The airport has served as an airfield since November 1963. Originally a grass runway, it was re-laid in concrete and has been extended several times. The airport was named "Airport of the Year 2013" by the Civil Aviation Authority of Nepal. On 31 January 2018, Prime Minister K.P. Oli inaugurated a newly built RNAV system at the airport, making it capable of handling night flights.

==Facilities==
The airport is located at 300 ft elevation. It has one runway designated 10/28 with an asphalt surface measuring 1500 × 30 m.
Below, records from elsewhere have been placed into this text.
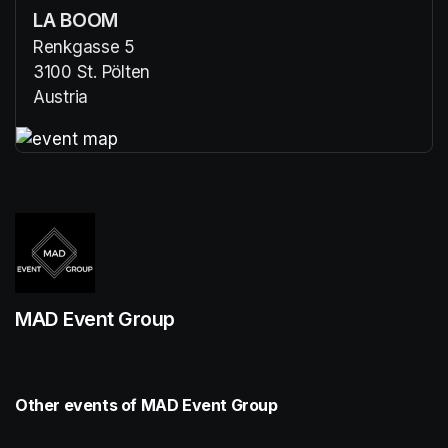
LA BOOM
Renkgasse 5
3100 St. Pölten
Austria
(opens in a new tab)
(opens in a new tab)
MAD Event Group
Other events of MAD Event Group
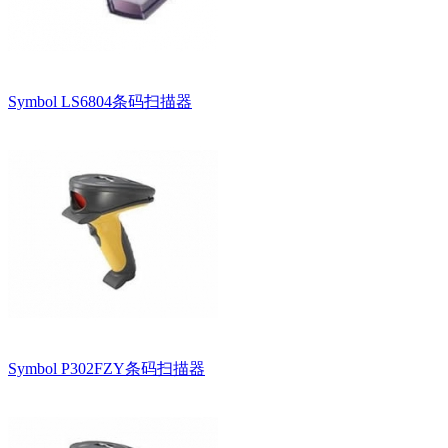
Symbol LS6804条码扫描器
Symbol P302FZY条码扫描器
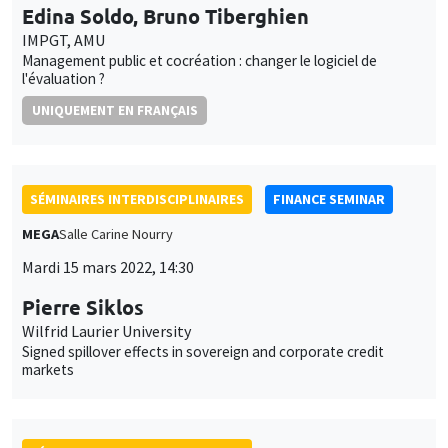
Edina Soldo, Bruno Tiberghien
IMPGT, AMU
Management public et cocréation : changer le logiciel de
l'évaluation ?
UNIQUEMENT EN FRANÇAIS
SÉMINAIRES INTERDISCIPLINAIRES
FINANCE SEMINAR
MEGA
Salle Carine Nourry
Mardi 15 mars 2022, 14:30
Pierre Siklos
Wilfrid Laurier University
Signed spillover effects in sovereign and corporate credit
markets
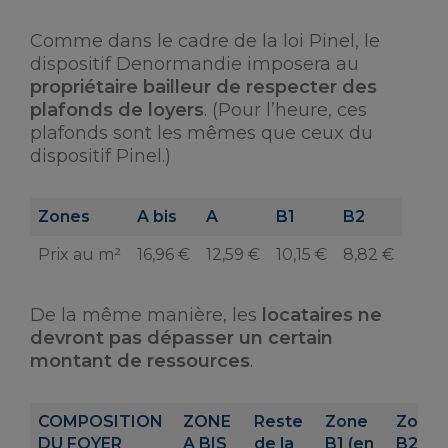
Comme dans le cadre de la loi Pinel, le
dispositif Denormandie imposera au
propriétaire bailleur de respecter des
plafonds de loyers
. (Pour l’heure, ces
plafonds sont les mêmes que ceux du
dispositif Pinel.)
Zones
A bis
A
B1
B2
Prix au m²
16,96 €
12,59 €
10,15 €
8,82 €
De la même manière, les
locataires ne
devront pas dépasser un certain
montant de ressources
.
COMPOSITION
ZONE
Reste
Zone
Zone
DU FOYER
A BIS
de la
B1 (en
B2 (en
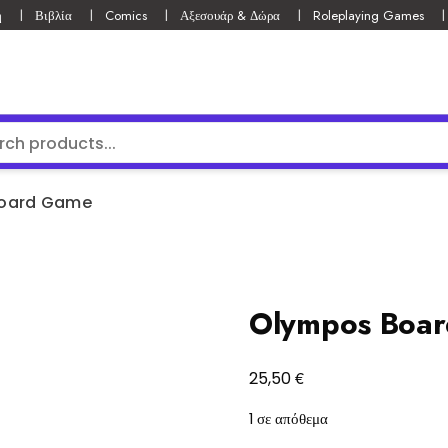
ή
Βιβλία
Comics
Αξεσουάρ & Δώρα
Roleplaying Games
oard Game
Olympos Boa
€
25,50
1 σε απόθεμα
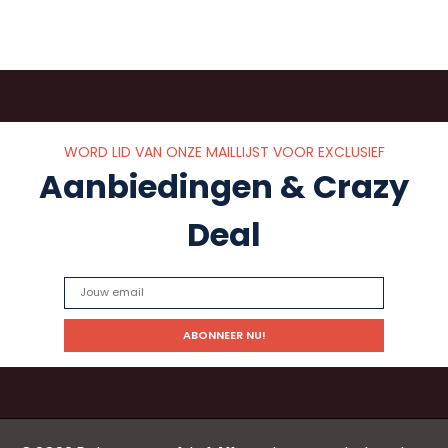
WORD LID VAN ONZE MAILLIJST VOOR EXCLUSIEF
Aanbiedingen & Crazy
Deal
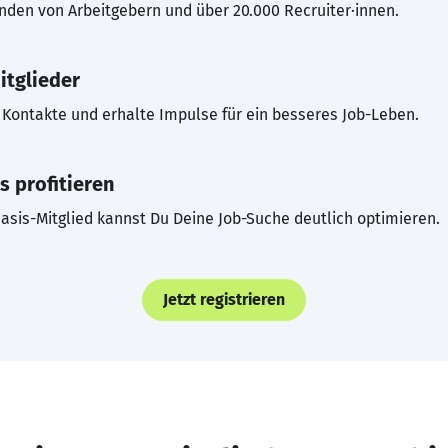
inden von Arbeitgebern und über 20.000 Recruiter·innen.
itglieder
Kontakte und erhalte Impulse für ein besseres Job-Leben.
s profitieren
asis-Mitglied kannst Du Deine Job-Suche deutlich optimieren.
Jetzt registrieren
All commercial airlines operate through one small terminal of Bhadrapur Airport.

==Airlines and destinations==

| Airlines | Destinations |
|---|---|
| Buddha Air | Kathmandu, Pokhara–International |
| Guna Airlines | Kathmandu |
| Saurya Airlines | Kathmandu |
| Shree Airlines | Kathmandu |
| Sita Air | Taplejung, Charter: Kathmandu |
| Yeti Airlines | Kathmandu |

==Accidents and incidents==
On 2 January 2026, an ATR 72 operated by Buddha Air as Flight 901 suffered a runway excursion while landing at the airport from Kathmandu, injuring seven people.